Chinese team to measure Everest with BeiDou-3 tech

The mission to measure Mount Everest in 2020 is on its way.

A team of over 30 Chinese surveyors left the base camp on its arduous and potentially deadly journey to the peak Wednesday as part of the country’s mission to remeasure the height of the world’s highest mountain, China Daily reported.

China has launched a campaign to measure the height of Mount Everest, which is known in China as Mount Qomolangma, the Ministry of Natural Resources announced.

The re-measurement of the peak’s height is a part of China’s latest large-scale comprehensive scientific survey of Everest, and the project is jointly organized by the Ministry of Natural Resources, the Ministry of Foreign Affairs, the General Administration of Sports of China and the regional government of the Tibet autonomous region, China Daily reported.

The 1st Geodetic Surveying Brigade under the Ministry of Natural Resources and the China Mountaineering Team are the two parties carrying out the project.

Its official height is 8,848 metres (29,029 feet), first recorded by an Indian survey in 1954. Numerous other teams have measured the peak, although the 1954 height remains the widely accepted figure, The Jakarta Post reported.
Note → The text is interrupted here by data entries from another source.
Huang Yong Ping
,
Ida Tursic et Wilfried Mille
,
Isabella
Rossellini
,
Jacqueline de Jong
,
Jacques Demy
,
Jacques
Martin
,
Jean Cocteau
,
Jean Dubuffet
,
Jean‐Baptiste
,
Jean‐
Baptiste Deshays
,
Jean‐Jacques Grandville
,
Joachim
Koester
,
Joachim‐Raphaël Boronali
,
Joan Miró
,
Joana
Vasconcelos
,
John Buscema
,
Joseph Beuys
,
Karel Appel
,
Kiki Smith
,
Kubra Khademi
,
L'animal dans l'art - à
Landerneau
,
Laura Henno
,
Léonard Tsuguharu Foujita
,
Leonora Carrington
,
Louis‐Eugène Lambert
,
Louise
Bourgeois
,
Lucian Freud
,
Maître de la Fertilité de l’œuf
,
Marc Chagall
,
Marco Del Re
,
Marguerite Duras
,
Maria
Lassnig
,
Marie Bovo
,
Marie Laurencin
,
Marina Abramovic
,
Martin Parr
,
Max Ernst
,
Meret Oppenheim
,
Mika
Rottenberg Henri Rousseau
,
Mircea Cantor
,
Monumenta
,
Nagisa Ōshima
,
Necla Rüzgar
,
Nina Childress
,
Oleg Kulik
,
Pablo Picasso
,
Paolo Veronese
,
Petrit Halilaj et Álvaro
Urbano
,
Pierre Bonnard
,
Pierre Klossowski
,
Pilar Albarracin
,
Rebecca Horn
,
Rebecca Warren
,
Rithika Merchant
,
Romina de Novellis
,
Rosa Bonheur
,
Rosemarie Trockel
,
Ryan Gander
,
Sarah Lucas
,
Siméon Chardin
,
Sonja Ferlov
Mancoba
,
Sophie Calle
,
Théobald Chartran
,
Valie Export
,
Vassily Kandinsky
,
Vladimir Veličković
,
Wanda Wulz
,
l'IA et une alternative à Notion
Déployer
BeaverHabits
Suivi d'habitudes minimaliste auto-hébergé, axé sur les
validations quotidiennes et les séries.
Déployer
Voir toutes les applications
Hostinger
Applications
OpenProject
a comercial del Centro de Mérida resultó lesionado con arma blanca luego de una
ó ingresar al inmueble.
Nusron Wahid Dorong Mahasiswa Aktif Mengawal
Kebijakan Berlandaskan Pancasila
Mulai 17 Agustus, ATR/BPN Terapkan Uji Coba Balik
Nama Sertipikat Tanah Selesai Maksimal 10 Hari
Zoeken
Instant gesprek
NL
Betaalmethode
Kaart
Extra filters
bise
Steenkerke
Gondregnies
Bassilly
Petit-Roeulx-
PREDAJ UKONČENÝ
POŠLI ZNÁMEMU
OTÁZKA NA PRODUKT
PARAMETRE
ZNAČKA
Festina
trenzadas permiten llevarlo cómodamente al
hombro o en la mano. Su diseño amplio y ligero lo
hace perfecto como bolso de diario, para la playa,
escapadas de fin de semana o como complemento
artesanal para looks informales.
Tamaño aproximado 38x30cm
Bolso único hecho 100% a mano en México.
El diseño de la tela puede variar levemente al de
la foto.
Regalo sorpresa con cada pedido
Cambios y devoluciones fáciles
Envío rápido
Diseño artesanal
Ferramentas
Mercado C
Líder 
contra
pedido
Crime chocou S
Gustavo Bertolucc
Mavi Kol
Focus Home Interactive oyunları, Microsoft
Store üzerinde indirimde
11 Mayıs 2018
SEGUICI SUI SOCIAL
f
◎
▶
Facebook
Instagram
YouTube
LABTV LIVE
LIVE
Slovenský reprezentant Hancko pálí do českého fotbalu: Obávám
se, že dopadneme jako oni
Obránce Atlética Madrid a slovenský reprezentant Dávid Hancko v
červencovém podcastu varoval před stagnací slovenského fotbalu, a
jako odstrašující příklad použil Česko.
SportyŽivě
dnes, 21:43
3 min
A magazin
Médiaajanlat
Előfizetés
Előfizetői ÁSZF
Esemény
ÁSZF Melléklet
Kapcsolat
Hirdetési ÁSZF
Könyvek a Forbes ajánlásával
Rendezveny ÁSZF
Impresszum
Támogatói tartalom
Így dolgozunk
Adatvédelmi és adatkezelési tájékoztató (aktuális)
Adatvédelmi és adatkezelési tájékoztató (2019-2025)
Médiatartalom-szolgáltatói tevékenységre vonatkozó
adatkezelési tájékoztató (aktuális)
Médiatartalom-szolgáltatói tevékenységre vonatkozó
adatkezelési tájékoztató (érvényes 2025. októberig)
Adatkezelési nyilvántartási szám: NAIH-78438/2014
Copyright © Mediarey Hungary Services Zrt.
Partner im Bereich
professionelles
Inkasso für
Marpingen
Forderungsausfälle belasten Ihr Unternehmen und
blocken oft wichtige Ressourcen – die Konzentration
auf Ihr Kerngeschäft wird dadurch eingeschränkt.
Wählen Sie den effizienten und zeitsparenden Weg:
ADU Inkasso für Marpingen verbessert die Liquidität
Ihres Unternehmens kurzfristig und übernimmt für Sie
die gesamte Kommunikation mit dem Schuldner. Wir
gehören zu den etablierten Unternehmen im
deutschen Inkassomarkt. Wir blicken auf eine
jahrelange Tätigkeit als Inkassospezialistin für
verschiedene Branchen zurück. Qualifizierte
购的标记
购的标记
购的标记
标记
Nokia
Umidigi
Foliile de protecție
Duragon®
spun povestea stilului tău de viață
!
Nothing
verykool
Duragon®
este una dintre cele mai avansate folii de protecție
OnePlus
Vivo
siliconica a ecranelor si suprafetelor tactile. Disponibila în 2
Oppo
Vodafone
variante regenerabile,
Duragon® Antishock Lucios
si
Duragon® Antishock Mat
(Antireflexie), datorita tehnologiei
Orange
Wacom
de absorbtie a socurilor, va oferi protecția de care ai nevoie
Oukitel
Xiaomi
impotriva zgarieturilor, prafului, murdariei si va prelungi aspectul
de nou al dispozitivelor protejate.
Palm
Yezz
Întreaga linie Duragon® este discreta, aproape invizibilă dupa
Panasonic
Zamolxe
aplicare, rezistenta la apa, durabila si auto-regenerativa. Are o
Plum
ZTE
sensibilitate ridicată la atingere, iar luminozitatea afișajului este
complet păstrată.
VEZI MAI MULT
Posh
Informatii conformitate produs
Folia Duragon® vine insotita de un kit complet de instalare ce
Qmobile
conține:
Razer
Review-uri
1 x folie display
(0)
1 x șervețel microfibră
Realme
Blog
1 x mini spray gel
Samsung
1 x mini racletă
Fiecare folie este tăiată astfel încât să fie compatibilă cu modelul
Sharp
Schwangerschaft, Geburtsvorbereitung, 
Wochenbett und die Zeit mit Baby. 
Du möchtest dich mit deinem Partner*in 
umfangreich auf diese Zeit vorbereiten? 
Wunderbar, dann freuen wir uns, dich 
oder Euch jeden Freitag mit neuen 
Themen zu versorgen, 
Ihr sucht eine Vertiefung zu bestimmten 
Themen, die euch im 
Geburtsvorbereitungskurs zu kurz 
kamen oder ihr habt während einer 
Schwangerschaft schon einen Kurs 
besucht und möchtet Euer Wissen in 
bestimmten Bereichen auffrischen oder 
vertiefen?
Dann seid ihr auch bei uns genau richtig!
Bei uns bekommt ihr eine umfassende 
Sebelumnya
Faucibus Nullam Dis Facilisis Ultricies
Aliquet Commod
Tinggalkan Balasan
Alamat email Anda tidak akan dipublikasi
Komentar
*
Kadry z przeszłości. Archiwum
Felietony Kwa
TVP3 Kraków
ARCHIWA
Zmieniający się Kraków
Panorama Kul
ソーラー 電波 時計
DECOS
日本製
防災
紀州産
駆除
Preparation of the project was initiated in early March, with 53 surveyors from the 1st Geodetic Surveying Brigade getting stationed near Everest to carry out adaptive climbing and training, China Daily reported.

“We are sending a team because there were questions regarding the height of Everest after the (2015 Nepal) earthquake,” the expedition’s co-ordinator from the Survey Department, Susheel Dangol, told AFP.

To ensure the accuracy of the measurement, and to work it in a more scientific way, experts from the Chinese Academy of Surveying and Mapping, the Shaanxi Bureau of Surveying, Mapping and Geo-information, and the China Geological Survey were invited to assist in the technical design and planning of the project, China Daily reported.

China’s surveyor team have left Everest base camp (shown) for the lengthy journey to the peak. Credit: Handout.

The technical innovations include the application of the BeiDou-3 Navigation Satellite System and advanced domestic surveying and mapping instruments.

Enriched with many high peaks, including Mount Everest, Southwest China’s Tibet has long been considered as a haven for climbers from all over the world, China Daily reported.

This spring, the region suspended climbing services for foreign climbing expedition teams, due to the Covid-19 pandemic.

This year marks the 60th anniversary of the first successful expedition to Mount Everest, and the 45th anniversary of China’s first accurate measurement of Everest’s height, China Daily reported.

The 1960 Chinese Mount Everest expedition was the first to successfully ascend Mount Everest via the North Ridge.

Chinese mountaineers and researchers climbed Mount Everest in 1975 to determine its height afresh and concluded that the rock height of the peak was about 8,848.13 meters, and in 2005, the summit was measure at 8,844.43 meters (29,017 feet), China Daily reported.

In May 1999 an American team added two metres to Everest’s height (29,035 feet) when it used GPS technology to survey the peak, The Jakarta Post reported. That figure is now used by the US National Geographic Society, but otherwise not widely accepted.

“It will not be easy to work in that terrain, but we are confident our mission will be successful,” said the Chinese expedition’s leader and chief surveyor, Khim Lal Gautam, who summited Everest in 2011.